BEGIN Quoted passage
Amplifer clipping.....

I am wondering....

Why is it that the most common configuration is a voltage amplification-stage with higher supply rails than the output current stage...eg 60 V on the front-end and 50 V to the output stage....???

The reason for the question is that i made some simulations on a circuit.. well on many circuits in fact..and most often the clipping performance of the front end is much nicer and cleaner than on the output-stage...
So the question is .. why not run the front en on lower supplies and the let the voltage clipping if any occur there...(offcouse you must consider the SOA of the output devices ect ect...and accept the extra dissipation of the like 5V higher rails)

But It will give you the advantage of not having an extra supply with higher voltage.. instead you can use the voltage already there and then chop it down with a high quality shunt or some other kind of regulation...
END Quoted passage
BEGIN Given entries
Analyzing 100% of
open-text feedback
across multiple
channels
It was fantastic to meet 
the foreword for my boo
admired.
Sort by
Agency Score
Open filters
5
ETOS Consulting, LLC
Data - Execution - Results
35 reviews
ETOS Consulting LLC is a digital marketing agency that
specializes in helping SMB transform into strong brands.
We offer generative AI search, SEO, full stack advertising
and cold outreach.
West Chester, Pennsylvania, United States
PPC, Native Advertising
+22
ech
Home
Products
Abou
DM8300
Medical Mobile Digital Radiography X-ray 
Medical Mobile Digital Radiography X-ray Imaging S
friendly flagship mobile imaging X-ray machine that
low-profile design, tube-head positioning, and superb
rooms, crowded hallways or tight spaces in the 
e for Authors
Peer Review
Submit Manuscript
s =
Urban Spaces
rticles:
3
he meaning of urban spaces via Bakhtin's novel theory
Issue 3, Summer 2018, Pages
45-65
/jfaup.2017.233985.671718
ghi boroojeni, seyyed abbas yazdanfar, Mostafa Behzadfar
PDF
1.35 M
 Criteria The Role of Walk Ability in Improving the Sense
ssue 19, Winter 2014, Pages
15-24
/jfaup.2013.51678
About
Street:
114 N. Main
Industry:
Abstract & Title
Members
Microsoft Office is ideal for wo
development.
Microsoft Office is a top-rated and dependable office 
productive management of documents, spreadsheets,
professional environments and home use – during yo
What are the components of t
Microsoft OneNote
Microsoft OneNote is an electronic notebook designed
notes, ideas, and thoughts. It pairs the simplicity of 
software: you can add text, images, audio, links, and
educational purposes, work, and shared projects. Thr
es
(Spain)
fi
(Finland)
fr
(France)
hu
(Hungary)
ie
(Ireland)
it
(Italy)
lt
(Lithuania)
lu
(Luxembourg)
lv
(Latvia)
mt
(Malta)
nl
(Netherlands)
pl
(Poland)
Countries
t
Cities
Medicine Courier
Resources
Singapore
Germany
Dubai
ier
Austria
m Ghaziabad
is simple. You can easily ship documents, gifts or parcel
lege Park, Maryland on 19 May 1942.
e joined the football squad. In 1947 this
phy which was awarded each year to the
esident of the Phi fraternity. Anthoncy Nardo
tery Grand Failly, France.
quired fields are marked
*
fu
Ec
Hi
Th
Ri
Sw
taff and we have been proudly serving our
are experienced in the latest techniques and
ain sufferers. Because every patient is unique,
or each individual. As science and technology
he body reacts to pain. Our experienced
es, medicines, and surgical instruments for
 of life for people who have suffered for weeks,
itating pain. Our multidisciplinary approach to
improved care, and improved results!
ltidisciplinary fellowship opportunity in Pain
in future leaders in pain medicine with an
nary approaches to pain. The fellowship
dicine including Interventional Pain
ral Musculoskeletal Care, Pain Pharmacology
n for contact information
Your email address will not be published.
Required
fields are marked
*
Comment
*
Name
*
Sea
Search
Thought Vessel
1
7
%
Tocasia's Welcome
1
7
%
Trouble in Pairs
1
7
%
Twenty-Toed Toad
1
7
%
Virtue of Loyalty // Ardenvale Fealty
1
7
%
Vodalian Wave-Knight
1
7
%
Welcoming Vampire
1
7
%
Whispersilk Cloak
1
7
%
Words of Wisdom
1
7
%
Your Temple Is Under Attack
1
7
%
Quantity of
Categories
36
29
END Given entries
Aim of the task> Summarize the post on amplifier clipping in two sentences. The listing above is separate material.

Reply to the task> The writer asks why amplifiers are most commonly configured with higher supply rails on the voltage amplification stage than on the output stage, such as 60 V versus 50 V, and notes that simulations of many circuits showed cleaner clipping in the front end than in the output stage. The writer therefore suggests running the front end on lower supplies so that any clipping occurs there, accepting the output devices' SOA considerations and the extra dissipation in exchange for avoiding a separate higher-voltage supply by regulating down the voltage already present.